Lockheed Martin concept of a ship launched UAV
Unmanned systems can be deployed with payloads, such as weapons or advanced sensors, tailored to the mission.
The kill chain starts with finding and identifying threats.
In close-range environments, smaller assets can deter and divert threats from larger strike groups. Whether a littoral combat ship or frigate, these ships are harder to detect, which means the adversary must use more resources to locate them.
Traditionally, these ships are paired with an aerial asset, like a Seahawk helicopter equipped with LINK 16 and HAWKLINK data links, to scout the adversary. As over-the-horizon capabilities become more critical, aerial assets like unmanned reconnaissance systems can be used for long-range operations – paired with either a manned helicopter to keep pilots out of harm’s way, or with another unmanned aerial vehicle (UAV). Unmanned systems can be deployed with payloads, such as weapons or advanced sensors, tailored to the mission.
As the F-35 Lightning II is integrated into military operations, it will serve as an airborne sensor that can relay data back to a ship at an even farther range than a UAV or helicopter. Through efforts such as Naval Integrated Fire Control-Counter Air (NIFC-CA), every platform will be a sensor and a shooter in the future fleet.
Data from multiple domains is most powerful when it’s networked. The military will share data across branches, platforms and systems, and collaborate with coalition forces as they reach the next stage of the kill chain: decision.
The future fleet will react to situations in seconds or minutes, which means that the Navy needs systems that can augment humans’ decision abilities.
The command, control, computing and communications technologies will expedite the decision-making process through automation, sensing and adaptive learning. These systems will help connect the threat to the response, and recommend the appropriate action and/or weapon system.
Today, we have implemented automated technologies that automatically assign aircraft and munitions based on the target, and programs that automatically route warfighters around dangerous locations. These technologies are helping to build trust in the human-machine team as we enter an era in which an attack could happen so quickly that humans can’t respond.
In an unpredictable threat environment, the ability to choose from a diverse group of weapons is critical. The Navy must possess the right mix of weapons to effectively engage.
While over-the-horizon missiles and precision-guided weapons are central to increasing the future fleet’s lethality, a combination of traditional kinetic weapons and emerging non-kinetic weapons will help the Navy succeed.

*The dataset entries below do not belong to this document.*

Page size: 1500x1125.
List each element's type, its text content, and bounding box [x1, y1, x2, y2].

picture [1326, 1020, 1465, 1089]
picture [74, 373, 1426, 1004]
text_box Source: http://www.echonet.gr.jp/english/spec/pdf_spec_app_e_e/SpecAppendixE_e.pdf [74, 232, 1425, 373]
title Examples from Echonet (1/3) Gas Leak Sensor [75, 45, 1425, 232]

“Building platforms and systems with an open architecture is key to designing the future fleet,” Sears said. “At any given time, the Navy could need any given weapon, and that weapon will need to be integrated into the platform quickly and cost effectively.”

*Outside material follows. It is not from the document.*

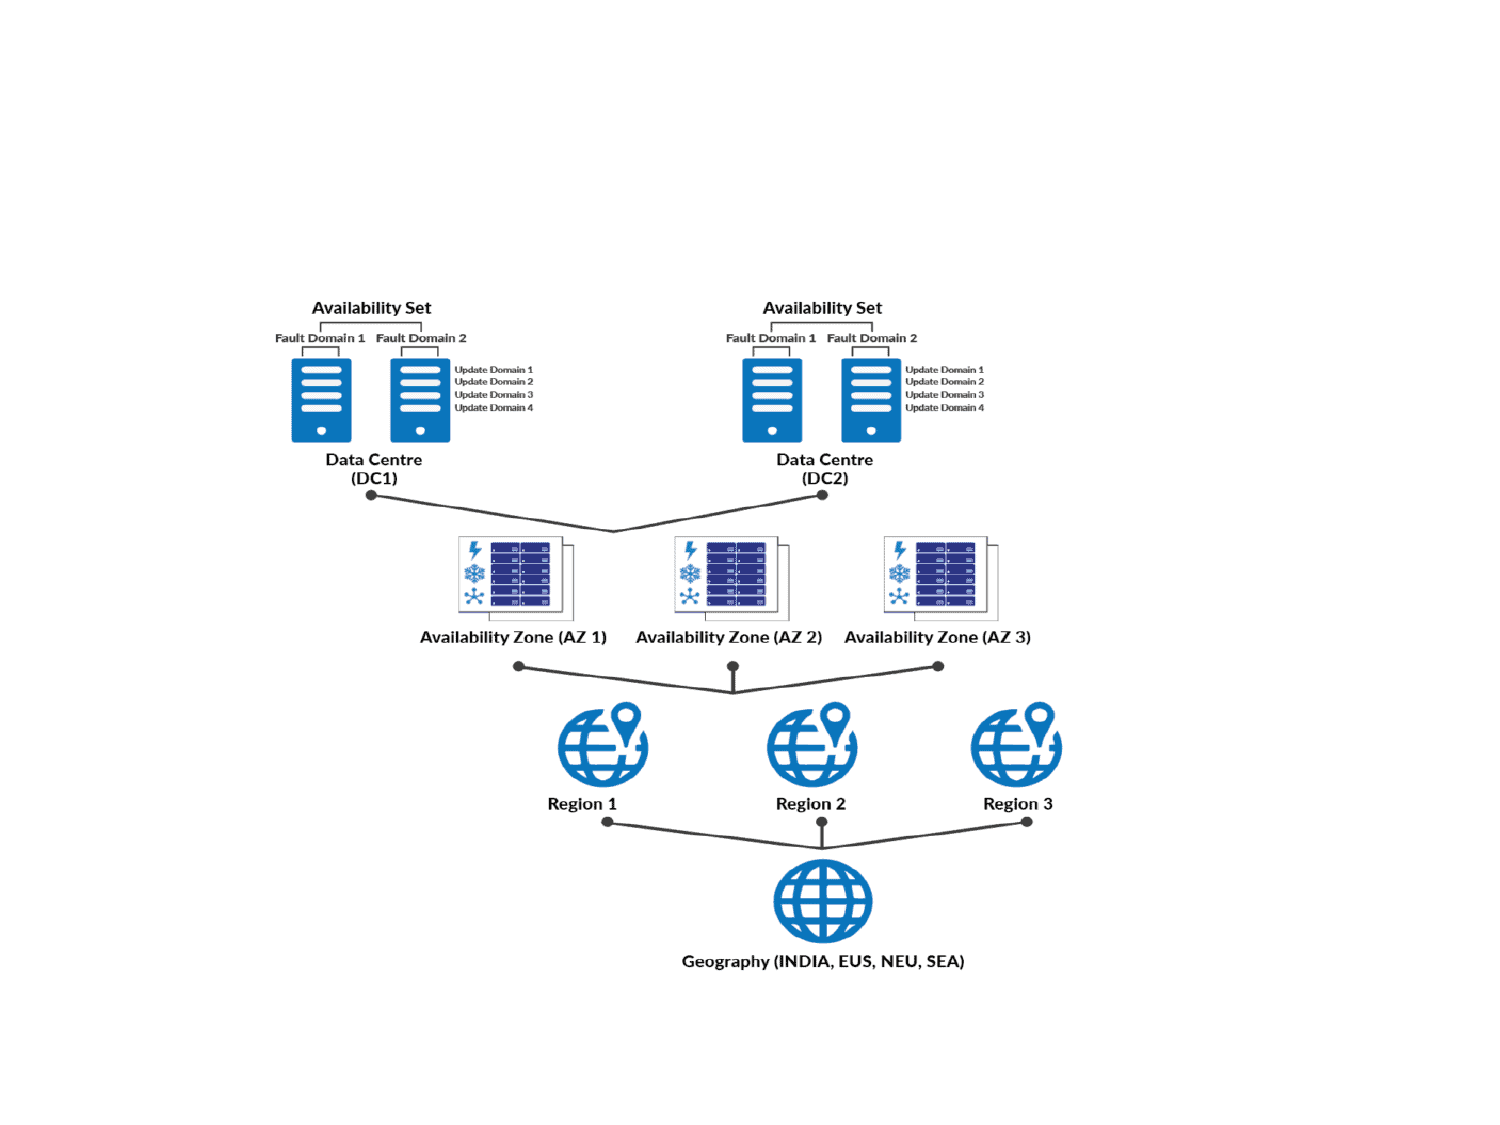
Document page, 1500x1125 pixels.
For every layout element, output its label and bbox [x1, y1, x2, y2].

list [135, 262, 1216, 1006]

This means new systems, like LRASM or laser weapons, and modernized systems and sensors that have already been in service, like the Aegis Combat System. Through advances in power and miniaturization, engineers have constructed “Aegis in a box” that can make every ship a shooter without taking up considerable space. The weapon system takes the same proven technology and adapts it for the threats at hand.
The seamless integration of these systems and weapons is just as important as the modular approach.
“Systems integration is a huge part of mission readiness,” Sears said. “When the Navy needs to act, the systems need to work flawlessly.”
Detection systems, like radar, emit waves into the electromagnetic spectrum that can be found by the enemy. Using radar decoys, simulated acoustics and simulated data links allows the Navy to confuse the enemy and expend resources on locating and engaging decoys. Electronic warfare countermeasures are key to controlling the environment.
“Deception has always been a part of war, but with the information age comes a growing need for dominating the electromagnetic spectrum and cyberspace,” Sears said.
New developments in sensor technologies, like the broadband electromagnetic aperture (BEMA), would allow the Navy to emulate multiple emissions in a small package. These sensors could go into a contested environment and listen, detect and process information before denying or diverting a potential threat.
Finally, at the end of the kill chain is the assessment. Through simulations and tabletop exercises, Navy and industry experts are still discovering how technology is changing operations and what capability gaps need to be filled.
“It’s about thinking differently, and testing out the scenarios our Navy may face in the near term. We need to be agile as we incorporate new technologies and their operational capabilities. And we must adapt the systems and platforms we have in place to provide a credible combat naval power,” Sears said.